恐る恐る振り向いて自分を仰ぎ見る涙に濡れた緑の瞳。少年は安心させえる様に、フィーナの大好きな優しい微笑みを浮かべる。

「達哉・・・・?どうして・・・・」

いつも落ち着いた月の王国の姫としてのフィーナ。
そのフィーナの達哉藻フィーナ自身さえはじめて知る表情。
不安に揺れ、濡れた緑の瞳を覗き込むと、その指で優しく目に浮かぶ涙を拭ってあげる。

「女の子に恥をかかせたまま逃げるほど俺は最低の男にはなれないよ・・・・」
「で、でも・・・・」

戸惑い呟くフィーナの薄い唇に人差し指を押し当てて言葉を遮り、達哉はそっと顔を近づける。

「た、達哉・・・・?」

視界に大きくなっていく想い人の端正な顔に胸を高鳴らせながら銀の少女が震える声をあげる。

「好きだよ・・・・フィーナ」

トクン・・・・
少女の胸の内で小さな鼓動が跳ねる。

「う、嘘・・・・」
「嘘は酷いよ、フィーナ」

苦笑する優しい瞳がなおも近づき、高まる鼓動と期待に胸が苦しい。

「だ、駄目・・・・た、達哉・・・・」

言葉だけの儚い抵抗・・・・これ以上踏み込んだらもう自分は逃げられない。
この少年に完全に捕まってしまう・・・・フィーナは直感する。
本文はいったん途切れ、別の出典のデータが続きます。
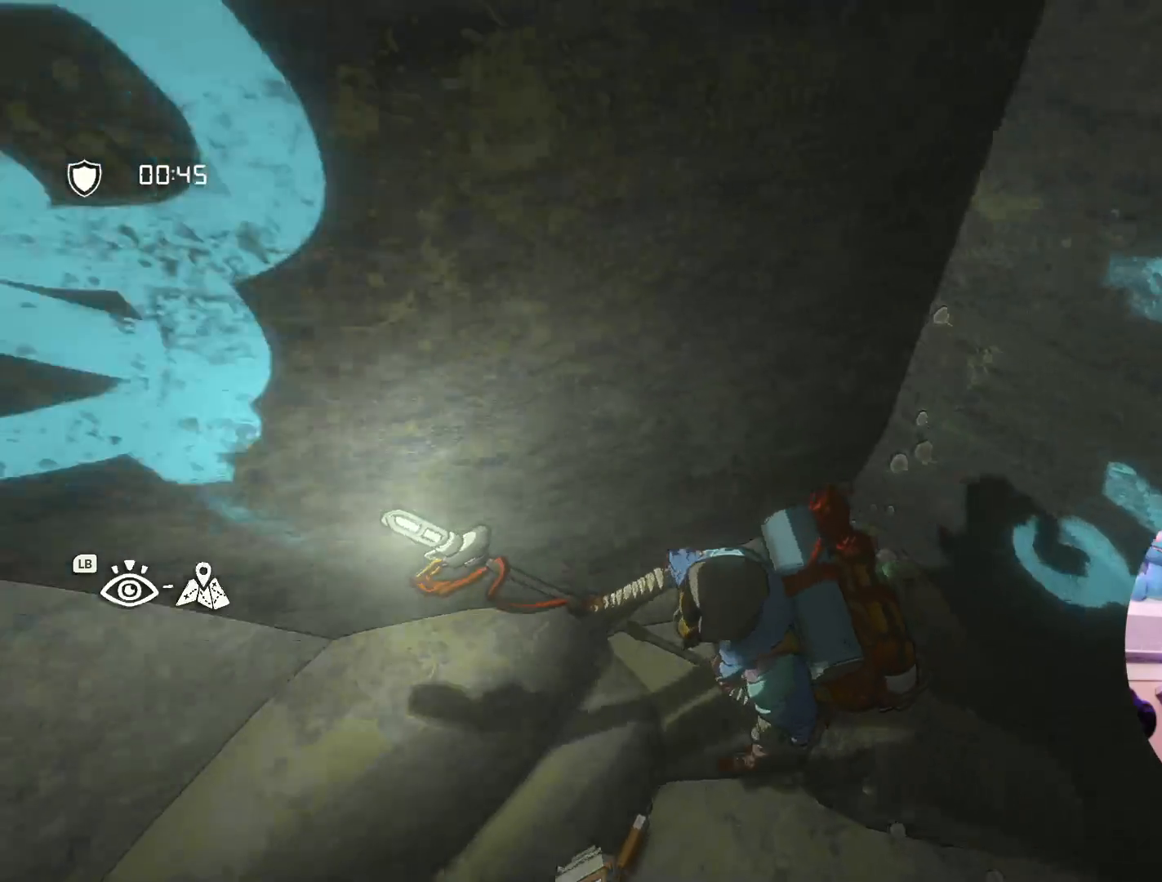
{"buttons": [], "left_stick": "left", "right_stick": "center", "events": [[250, "right_stick", "center"], [267, "left_stick", "left"]]}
脅えた目を揺らし理性と意思を総動員して必死に想いを留めようと足掻き・・・やがて静かに動きを止め目を閉じた。

逃げない、抵抗しないフィーナを確認してからゆっくりと重ねられる唇。
月の青い光の差し込む部屋の中、月の姫君は想い人の心を確かに受け取った。

閉じられた目の端から・・・・今度こそ歓喜の涙が、いまだ悲しみに濡れた跡の残る頬を伝って落ちた。